石橋信夫が立派なのは、戦争や事故などで壮絶な苦労を重ねてきているからか、商売相手に思いやりの気持ちが強いということです。他人様が苦労してつくった会社を強引に乗っ取るようなことが大嫌いでした。むしろ弱りかけた相手に手を差し伸べる。そうすることで感謝が生まれるわけです。

ある企業に100億円出資して助けたときも、こちらから役員を送り込んだり、こちらのやり方を一方的に押しつけたりするようなことは一切しませんでした。その結果、その企業は感謝して一層頑張り、業績が持ちなおしました。その企業の幹部は、うちの創業者の命日には必ず花を持ってお参りにやってきます。厳しい人でしたが、皆に尊敬される方でした。

会社経営において、感謝という気持ちはたいへん大事で、会社が伸びる大きな武器になりえます。「感謝という気持ちを忘れるな」という言葉は、世間に溢れているいろいろなビジネス書にも出てきそうですが、どん底の苦労の中からはい上がってきた先代だけに、その言葉には凄みがあります。

本書はビジネス書ですから、経営手腕の素晴らしさや、思わず膝を打ちたくなるようなリーダー論が学べます。

## 収録項目
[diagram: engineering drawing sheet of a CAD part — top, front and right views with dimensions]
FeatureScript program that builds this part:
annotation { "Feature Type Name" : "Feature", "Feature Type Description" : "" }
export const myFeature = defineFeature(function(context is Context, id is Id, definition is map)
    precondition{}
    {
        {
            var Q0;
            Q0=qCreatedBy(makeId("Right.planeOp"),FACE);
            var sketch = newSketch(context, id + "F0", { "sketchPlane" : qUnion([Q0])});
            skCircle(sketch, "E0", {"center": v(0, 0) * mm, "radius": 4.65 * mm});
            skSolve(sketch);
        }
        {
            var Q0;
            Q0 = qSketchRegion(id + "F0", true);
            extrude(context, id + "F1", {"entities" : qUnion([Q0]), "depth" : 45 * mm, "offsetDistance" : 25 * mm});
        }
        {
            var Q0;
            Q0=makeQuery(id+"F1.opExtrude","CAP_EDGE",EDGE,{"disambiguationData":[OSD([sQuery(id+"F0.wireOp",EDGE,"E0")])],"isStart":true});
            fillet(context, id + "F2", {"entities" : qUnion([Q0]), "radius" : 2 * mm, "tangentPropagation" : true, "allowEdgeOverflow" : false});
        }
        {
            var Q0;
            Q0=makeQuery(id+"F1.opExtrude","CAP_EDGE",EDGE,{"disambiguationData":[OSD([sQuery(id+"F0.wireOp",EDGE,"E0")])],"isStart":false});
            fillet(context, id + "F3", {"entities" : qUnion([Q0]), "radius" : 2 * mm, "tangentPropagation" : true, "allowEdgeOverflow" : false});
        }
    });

## 練習問題
1. 石橋信夫についての文章を読み、次の問いに答えなさい。
(a) 石橋信夫が大嫌いだったのは、どのようなことか。
(b) ある企業を助けたとき、いくら出資したか。
(c) その企業の幹部は、創業者の命日に何をするか。
2. 石橋信夫についての文章を、最後の文の後から続けて書きなさい。

## 設問別の解答
1.
(a) 他人様が苦労してつくった会社を強引に乗っ取るようなこと。
(b) 100億円。
(c) 必ず花を持ってお参りにやってくる。

2.
人事についても示唆に富んでいます。資本金300万円、従業員18人でスタートした会社を、これだけ大きくしたわけですから、自分の子どもたちを後継者に据えるのは世の常、当たり前のことでしょう。創業者は「人に嫌われるのがイヤな者は、経営者になるな」という名言も残しています

20年ほど前、私が大和ハウス工業の専務だったとき、宅地開発を手がけているグループ会社の社長就任を命じられました。債務超過寸前であることに加えて、会社が連帯保証をしている病院が倒産する事件が起こり、68億円の保証金がふりかかってきた。行き先には苦労しかない、暗澹(あんたん)たる人事でした。その窮状を必死で乗り切ったときに、創業者の鶴の一声で大和ハウス工業との合併が決まりました。そういった経緯があり、創業者は、私を後継に指名しました。創業者にはお子さんがいらして、優秀で人格的にも非の打ちどころのない方でした。創業者に私心があれば、子に事業を譲ろうと考えてもおかしくありません。

しかし、4万人を超える従業員とその家族を抱える企業のトップは、厳しいことも含めてありとあらゆることを考えなければいけません。創業者の度量や企業人としての公平性、公正性に瞠目しました。後に私がリーダーの4カ条として「公平、公正、無私、ロマン」を挙げている所以(ゆえん)です。

リーダーが自分のことだけ、自分の家族のことだけがいいと少しでも考えていたら、そんな会社は早晩潰れるでしょう。